En su libro -lleno de historietas y curiosidades librescas- Latham menciona el caso de una librería californiana, llamada precisamente Serendipity Books, que durante cuarenta años funcionó regida por el azar. En varios pisos, más de un millón de libros estaban dispuestos sin orden un orden determinado. Parece que su dueño, Peter Howard, famoso por su brusquedad, le dijo un día a un cliente (seguramente exasperado al no encontrar el libro que quería): "Si sabe lo que busca, vaya a una biblioteca". Creo que ahí está la clave. Una cosa son los libros que ya estaban en tu lista, de los que ya posees referencias y que quedan dentro de tu radio de interés. Para ellos se han inventado los sistemas de ordenación, la alfabetización por autores o por temática, pues este lector con un objetivo desea alcanzarlo sin dilación. Pero frente a estas lecturas previsibles están los libros que no sabes que querías leer, de autores para ti desconocidos y que versan sobre temas en los que tal vez nunca habías pensado. Estas son las lecturas realmente valiosas, las que te abren nuevos horizontes, las que hacen que las horas que has invertido en ellas valgan realmente la pena. Y estas son las que sólo el azar puede poner en tu camino. Únicamente dejándose llevar por la curiosidad, explorando áreas a priori poco prometedoras, es posible descubrirlas. Pocas cosas hay más estimulantes que husmear en bibliotecas ajenas, no importa si están o no ordenadas, porque no existen dos criterios lectores iguales. Y buena parte del atractivo de rebuscar en librerías de viejo reside en descubrir obras que no encontrarías en ninguna mesa de novedades, libros que tal vez hace cincuenta años que quedaron en el olvido (por no mencionar el encanto de las encuadernaciones antiguas, del papel amarilleado por el tiempo... pero eso sería motivo de otro artículo).  

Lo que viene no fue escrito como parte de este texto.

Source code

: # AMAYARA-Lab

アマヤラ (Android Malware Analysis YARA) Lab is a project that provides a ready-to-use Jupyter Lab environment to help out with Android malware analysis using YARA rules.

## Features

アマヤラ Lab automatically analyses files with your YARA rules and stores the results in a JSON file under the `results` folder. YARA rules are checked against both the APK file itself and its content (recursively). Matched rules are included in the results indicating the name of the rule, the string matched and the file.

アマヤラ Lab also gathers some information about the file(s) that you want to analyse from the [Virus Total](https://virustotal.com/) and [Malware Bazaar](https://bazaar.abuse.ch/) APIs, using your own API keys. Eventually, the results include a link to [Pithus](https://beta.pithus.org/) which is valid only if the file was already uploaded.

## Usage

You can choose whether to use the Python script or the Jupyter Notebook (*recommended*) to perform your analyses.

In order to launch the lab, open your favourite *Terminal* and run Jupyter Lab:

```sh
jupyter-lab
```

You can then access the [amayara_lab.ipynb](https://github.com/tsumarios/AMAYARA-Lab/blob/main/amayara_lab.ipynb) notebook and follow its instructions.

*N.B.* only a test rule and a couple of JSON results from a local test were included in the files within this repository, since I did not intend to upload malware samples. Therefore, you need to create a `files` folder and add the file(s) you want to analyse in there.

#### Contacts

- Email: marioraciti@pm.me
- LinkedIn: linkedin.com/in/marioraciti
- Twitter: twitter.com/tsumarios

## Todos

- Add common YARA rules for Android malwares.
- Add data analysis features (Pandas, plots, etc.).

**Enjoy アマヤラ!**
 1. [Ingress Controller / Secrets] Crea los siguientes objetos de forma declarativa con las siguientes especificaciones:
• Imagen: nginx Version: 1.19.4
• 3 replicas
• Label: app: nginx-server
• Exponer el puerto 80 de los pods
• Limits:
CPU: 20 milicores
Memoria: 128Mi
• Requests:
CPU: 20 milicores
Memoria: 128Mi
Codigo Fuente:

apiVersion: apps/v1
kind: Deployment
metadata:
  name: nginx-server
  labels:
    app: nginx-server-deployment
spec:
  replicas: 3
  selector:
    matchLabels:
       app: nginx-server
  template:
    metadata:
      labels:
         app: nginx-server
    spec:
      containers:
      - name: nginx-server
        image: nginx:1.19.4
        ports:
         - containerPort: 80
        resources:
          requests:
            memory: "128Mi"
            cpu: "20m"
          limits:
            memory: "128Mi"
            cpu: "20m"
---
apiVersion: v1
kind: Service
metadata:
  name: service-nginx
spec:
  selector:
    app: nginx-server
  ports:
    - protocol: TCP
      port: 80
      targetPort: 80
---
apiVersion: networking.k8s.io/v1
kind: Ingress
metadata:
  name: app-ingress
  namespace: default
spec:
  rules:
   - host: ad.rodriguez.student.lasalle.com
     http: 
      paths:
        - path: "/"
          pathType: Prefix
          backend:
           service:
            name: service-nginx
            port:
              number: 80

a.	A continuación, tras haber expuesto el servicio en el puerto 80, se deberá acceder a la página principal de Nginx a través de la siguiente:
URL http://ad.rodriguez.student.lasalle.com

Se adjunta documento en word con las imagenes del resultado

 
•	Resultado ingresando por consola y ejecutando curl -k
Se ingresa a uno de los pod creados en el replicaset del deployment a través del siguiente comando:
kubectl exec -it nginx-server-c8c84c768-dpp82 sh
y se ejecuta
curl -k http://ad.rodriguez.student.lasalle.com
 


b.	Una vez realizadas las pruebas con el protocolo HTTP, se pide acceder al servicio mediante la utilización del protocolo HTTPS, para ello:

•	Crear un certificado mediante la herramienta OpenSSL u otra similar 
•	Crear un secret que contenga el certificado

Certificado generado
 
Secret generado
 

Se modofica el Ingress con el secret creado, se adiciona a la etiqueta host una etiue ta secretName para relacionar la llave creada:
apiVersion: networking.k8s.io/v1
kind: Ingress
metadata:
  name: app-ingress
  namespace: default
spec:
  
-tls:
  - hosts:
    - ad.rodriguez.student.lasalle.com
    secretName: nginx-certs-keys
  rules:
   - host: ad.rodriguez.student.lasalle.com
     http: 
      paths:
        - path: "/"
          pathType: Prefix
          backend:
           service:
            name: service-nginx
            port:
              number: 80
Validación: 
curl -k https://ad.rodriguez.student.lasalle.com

Incluso en el entorno perfectamente ordenado de una biblioteca, ¿qué mejor aventura que darse una vuelta por esos pasillos que nunca pisas, dedicados a temas que -en teoría- no te interesan? No se me ocurriría criticar -y en esto seguramente coincidimos todos- la necesidad de que las bibliotecas públicas, cuya finalidad es en buena parte utilitaria, tengan un orden. Aunque, por más afinado que esté el sistema de ordenación, siempre habrá libros inclasificables, obras que en apariencia tratan de una cosa, pero que en realidad hablan de otras. Más de una vez me ha sorprendido toparme con obras que yo hubiese clasificado en una sección determinada, en otra muy distinta. Por poner un ejemplo -bastante burdo, me temo-, el delicioso libro de Oliver Sacks, Músicofilia, está colocado en mi biblioteca local entre un manual sobre experiencias de cuidadores de enfermos con demencia y un tratado sobre la depresión. Seguramente los bibliotecarios llevan  bastante razón y Sacks, neurólogo de profesión, habla ante todo de asuntos neurológicos. Pero, francamente, a mí me hizo reflexionar ante todo sobre la música en general, sobre qué hace que determinados sonidos nos resulten agradables y otros no. En mis estanterías, lo colocaría junto a otros tratados musicales, como La música. Una historia subversiva, de Ted Gioia, otro libro que explora territorios musicales poco conocidos. 


Por eso (y porque qué es la vida -sí, también la intelectual- sin riesgo, sin aventura), abogo por no ordenar los libros. O, más bien, por mantener como sea ciertas parcelas de caos y arbitrariedad. El orden es necesario, sí, pero del desorden a veces surgen las grandes ideas.